[Your instructions] Please resume the podcast recap about Fulcrum Strategies' twenty years from its last sentence, continuing that recap rather than the material after it.

[Document section]

Content starts

This week Ron and Matthew share in the celebration of Fulcrum Strategies’ twenty years of advocating for providers. They discussed why Ron left the health insurance industry after nearly two decades and started Fulcrum. They also talked about what changes he has seen and the challenges he experienced running his own medical consulting business.
This week was the launch of the FLATLINING podcast on video, you can now watch our co-hosts on our YouTube channel and enjoy this new aspect that is sure to add a new dynamic to the show.
Matthew asked Ron how and why he started Fulcrum. Ron explained that it was two things that spurred him on. He said the first thing was the frustration of working for somebody else, having someone above you make decisions that he did not agree with, or thought were not the right thing to do but had to go along with. He said he would complain to a close friend about his challenges at work and this friend finally said that I needed to either stop complaining or start my own business. He said to me, “You’re not going to be happy unless you’re the one sort of calling the shots so either do it or stop complaining.” Ron shared that he really took that counsel to heart.
The other thing, he said, was his deep-seated concern about what the insurance industry was doing to the independent practice of medicine. Ron said there are plenty of things wrong with the U.S. Healthcare delivery system, things like medical debt, the uninsured, or the cost, but he said we forget the incredible things we do well in our system. The quality of our health care is second to none, he said, and our innovation leads the world in new technologies, new drugs, therapies, and more. Most importantly he said, “To a large degree [the fact] that your doctor is working for you and what’s in your best interest” is the hallmark of the independent practice of medicine. He explained that the combination of wanting to be his own boss and do his part to help independent physicians succeed became the impetus to start Fulcrum Strategies.

Content ends

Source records
Content starts

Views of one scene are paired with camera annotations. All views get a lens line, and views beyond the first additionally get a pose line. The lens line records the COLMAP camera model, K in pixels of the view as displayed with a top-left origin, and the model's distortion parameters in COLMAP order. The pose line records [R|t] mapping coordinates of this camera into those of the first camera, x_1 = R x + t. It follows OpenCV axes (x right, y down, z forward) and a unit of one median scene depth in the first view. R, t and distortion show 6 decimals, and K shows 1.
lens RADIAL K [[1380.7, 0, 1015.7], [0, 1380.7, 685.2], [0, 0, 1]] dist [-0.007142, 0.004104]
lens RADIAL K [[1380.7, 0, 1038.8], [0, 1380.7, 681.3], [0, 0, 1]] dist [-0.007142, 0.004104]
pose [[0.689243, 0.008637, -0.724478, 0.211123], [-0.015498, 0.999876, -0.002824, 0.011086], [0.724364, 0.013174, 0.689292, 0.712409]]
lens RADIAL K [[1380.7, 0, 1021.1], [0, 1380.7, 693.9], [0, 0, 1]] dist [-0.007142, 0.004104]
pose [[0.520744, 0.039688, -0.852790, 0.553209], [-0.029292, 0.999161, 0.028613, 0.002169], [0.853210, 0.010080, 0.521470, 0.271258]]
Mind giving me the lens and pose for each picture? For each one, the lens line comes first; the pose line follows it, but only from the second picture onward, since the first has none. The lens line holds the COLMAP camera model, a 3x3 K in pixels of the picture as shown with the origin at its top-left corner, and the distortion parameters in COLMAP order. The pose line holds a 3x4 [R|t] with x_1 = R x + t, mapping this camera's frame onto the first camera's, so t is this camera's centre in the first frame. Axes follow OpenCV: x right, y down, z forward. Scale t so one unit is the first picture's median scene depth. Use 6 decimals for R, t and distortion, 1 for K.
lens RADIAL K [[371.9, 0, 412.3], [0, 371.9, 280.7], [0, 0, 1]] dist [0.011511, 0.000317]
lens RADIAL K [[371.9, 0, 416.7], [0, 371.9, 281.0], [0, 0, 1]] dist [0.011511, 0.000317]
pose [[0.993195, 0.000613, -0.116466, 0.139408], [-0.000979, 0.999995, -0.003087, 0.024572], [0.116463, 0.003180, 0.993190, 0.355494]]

Content ends

[Written answer]
Fulcrum has one employee that has been with him for over fifteen years with others who have been with Ron for about a decade or so. Getting started in North Carolina, the company has worked in about 30 different states and currently is operating in twenty states. Ron has spoken at countless trade shows and medical associations. His unique perspective has helped thousands of physicians, and their practices succeed.
Matthew asked Ron what the biggest challenge was when he left the payer world. He said getting started as a business owner was the challenge, “I worked for large corporations my whole life and you take for granted things like somebody is going to do accounting, somebody is going to run payroll and you got to get benefits, all the things small businesses have to do, that was the most challenging.” He concluded that finding clients and conducting negotiations was not too difficult, it was learning how to run a business, something he never had to do before was the primary challenge.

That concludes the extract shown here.